Experimental and numerical investigation into material removal mechanism of fast ED-milling

Abstract

Fast electrical discharge milling (fast ED-milling) has become a promising technology in the manufacturing industry for machining complex structures such as diffuser-shaped film cooling holes. However, the mechanism of the efficient removal of materials in this technology is not yet fully understood. To gain a further insight into this matter, an experimental investigation on the morphology of discharge craters including the absolute material removal volume per discharge, material residual volume per discharge, and directionality, is firstly carried out. The obtained results imply that a high-pressure inner flushing can significantly promote the expelling of molten material from a molten pool and is a fundamental reason why fast ED-milling can be of higher machining efficiency than regular ED-milling.

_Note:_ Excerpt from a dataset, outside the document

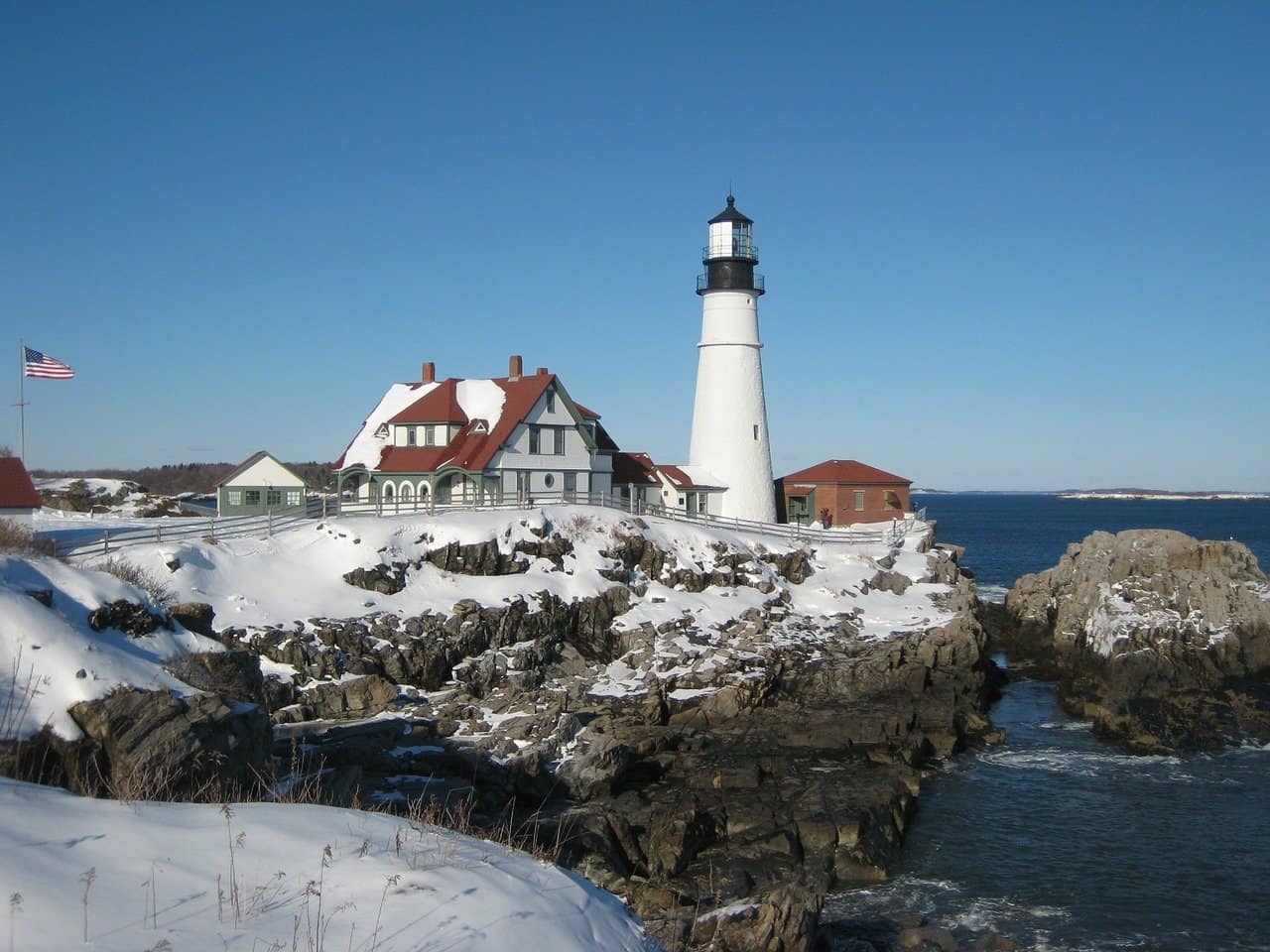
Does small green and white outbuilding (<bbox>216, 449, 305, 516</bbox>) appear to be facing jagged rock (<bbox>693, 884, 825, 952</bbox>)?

To explore the mechanism behind, a novel thermal-fluid coupling model is developed to simulate the evolution process of the molten material under the effect of a flow field. The results of numerical simulation show that during a discharging, the molten material moves along the workpiece surface towards the outlet of a gap channel and solidifies at the side of a crater that is away from the electrode center. Another interesting finding is that an inappropriately high flushing pressure can result in a low machining efficiency because the severe heat convection will consume a large part of the heat generated by a discharge. This well explains the phenomenon that occurred during the experimental investigation.